At the November 6 finance committee meeting, directors considered a potential motion that recommends the regional board enter into an agreement with the Municipal Finance Authority (MFA) of BC to secure long-term borrowing debt of up to $6.4 million for the resource-recovery centre, to be paid back over a 25-year term.

Electoral Area B director Mark Gisborne said there had been three options presented by staff in a report to directors, with the recommended option being option two, specifying a term of 25 years. Gisborne asked about option three, which set the borrowing duration to 20 years. He asked about the savings from the shorter loan period.

qRD manager of financial services Linda Greenan said the shorter the term, the lower the interest that will be owing over the life of the borrowing. She said, however, that does increase the amount of money that has to come from the waste management service to pay down the debt.

City of Powell River director Cindy Elliott said interest rates were trending down and asked if a short-term loan could be taken to see if interest rates could be better in the long term.

Greenan said the regional district could do that. She said there are two MFA borrowing issues each year, in the spring and in the fall. She said the regional district could decide not to borrow in the spring and then wait until the fall.

“We are trending down [in interest rates] right now and we could save money by waiting a little bit,” said Elliott.

Electoral Area A director Jason Lennox said it appears that adopting option three would save $2.6 million in interest if it was adopted rather than a 30-year term, which was option one. Greenan said that number was correct.

Gisborne put forward a motion for a 20-year borrowing period. He asked if there needed to be an amendment to the motion for borrowing in the fall of 2025, rather than the spring of 2025.

“Hopefully, the interest rates keep going down,” said Gisborne.

Greenan said it would be appropriate to specify a timeline for the borrowing for the MFA fall issue in 2025.

Electoral Area D director Sandy McCormick said she was not opposed to borrowing in the fall, but she favoured 25-year borrowing.

Gisborne said he would like the money saved from a shorter term going into services, rather than servicing the debt over a longer term.

“I would rather take the heat now from a higher tax rate that is going to save us money over the long period,” said Gisborne.

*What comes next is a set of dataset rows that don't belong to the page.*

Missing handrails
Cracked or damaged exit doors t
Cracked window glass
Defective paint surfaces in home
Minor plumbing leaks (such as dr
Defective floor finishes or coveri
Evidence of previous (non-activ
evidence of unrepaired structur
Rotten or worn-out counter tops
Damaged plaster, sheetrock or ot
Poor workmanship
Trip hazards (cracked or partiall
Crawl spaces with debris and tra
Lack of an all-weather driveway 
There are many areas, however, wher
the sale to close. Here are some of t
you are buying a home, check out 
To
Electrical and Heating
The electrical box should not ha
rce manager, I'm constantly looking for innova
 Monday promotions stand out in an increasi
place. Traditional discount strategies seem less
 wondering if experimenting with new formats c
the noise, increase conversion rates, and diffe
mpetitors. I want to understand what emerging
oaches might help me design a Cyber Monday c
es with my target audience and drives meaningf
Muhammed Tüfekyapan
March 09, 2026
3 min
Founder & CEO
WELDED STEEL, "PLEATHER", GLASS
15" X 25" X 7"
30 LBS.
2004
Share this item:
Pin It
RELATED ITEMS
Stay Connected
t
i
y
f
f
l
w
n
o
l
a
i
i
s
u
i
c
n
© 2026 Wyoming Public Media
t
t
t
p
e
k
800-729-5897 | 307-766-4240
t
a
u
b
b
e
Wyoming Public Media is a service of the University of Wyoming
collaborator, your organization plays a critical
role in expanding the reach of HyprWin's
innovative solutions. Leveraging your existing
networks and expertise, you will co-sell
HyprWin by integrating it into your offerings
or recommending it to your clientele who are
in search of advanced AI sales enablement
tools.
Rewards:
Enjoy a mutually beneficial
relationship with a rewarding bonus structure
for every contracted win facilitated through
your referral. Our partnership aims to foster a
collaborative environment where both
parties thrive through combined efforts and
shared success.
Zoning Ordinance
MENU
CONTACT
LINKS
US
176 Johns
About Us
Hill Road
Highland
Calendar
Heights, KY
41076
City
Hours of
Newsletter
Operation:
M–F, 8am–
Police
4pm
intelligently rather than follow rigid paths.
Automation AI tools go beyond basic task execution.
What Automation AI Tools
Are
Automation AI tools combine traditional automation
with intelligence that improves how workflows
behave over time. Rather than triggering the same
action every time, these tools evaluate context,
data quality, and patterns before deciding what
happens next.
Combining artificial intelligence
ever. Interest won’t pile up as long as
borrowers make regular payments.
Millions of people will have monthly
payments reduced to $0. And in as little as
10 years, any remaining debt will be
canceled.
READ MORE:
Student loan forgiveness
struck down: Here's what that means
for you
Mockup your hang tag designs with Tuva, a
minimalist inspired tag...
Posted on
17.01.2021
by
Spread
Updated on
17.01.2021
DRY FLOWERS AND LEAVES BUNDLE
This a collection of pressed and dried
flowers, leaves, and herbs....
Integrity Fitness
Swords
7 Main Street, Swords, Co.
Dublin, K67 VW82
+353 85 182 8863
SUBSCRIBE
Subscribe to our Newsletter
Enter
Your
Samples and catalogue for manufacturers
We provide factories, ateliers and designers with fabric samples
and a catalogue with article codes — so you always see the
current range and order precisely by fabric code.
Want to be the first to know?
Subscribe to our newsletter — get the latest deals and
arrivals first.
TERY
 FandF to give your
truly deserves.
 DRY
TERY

McCormick said when she looked at the three options in the report, there is a 1.6 million difference in interest between 30 years and 25 years. She said with 20-year borrowing, there was a $1 million difference in interest between that and 25 years.

“What that does is put an incredible burden on taxpayers who are already shouldering the huge bulk of the financing from the resource-recovery centre,” said McCormick. “I don’t believe we can ask them to pay much more, and 25 years provides a nice balance.”

Electoral Area C director and board chair Clay Brander said in his electoral area, the difference between 20-year and 25-year debt was only about $7 per $100,000 of assessed value, for a $43 annual cost for an average single-family home, so he was in favour of the shorter term.

The finance committee unanimously carried the recommendation that the board approve up to $6.4 million over a 20-year term, to be taken out for the fall 2025 MFA issue. The regional district will continue to pay the interest for short-term borrowing for the resource-recovery centre until the long-term borrowing is taken out.

If approved by the regional board, this will be the second long-term debt issue the regional district will have taken out for the centre. Greenan said the regional district had already done one security issuing bylaw for $5.5 million for a 30-year term at an interest rate of 4.79 per cent.

If the board approves the second security issuing bylaw, there will still be up to $2.5 million owing on the resource-recovery centre, which will be paid either through more long-term borrowing, or through a proposal to be considered by the regional district and City of Powell River to use community works funding to pay off the remaining total.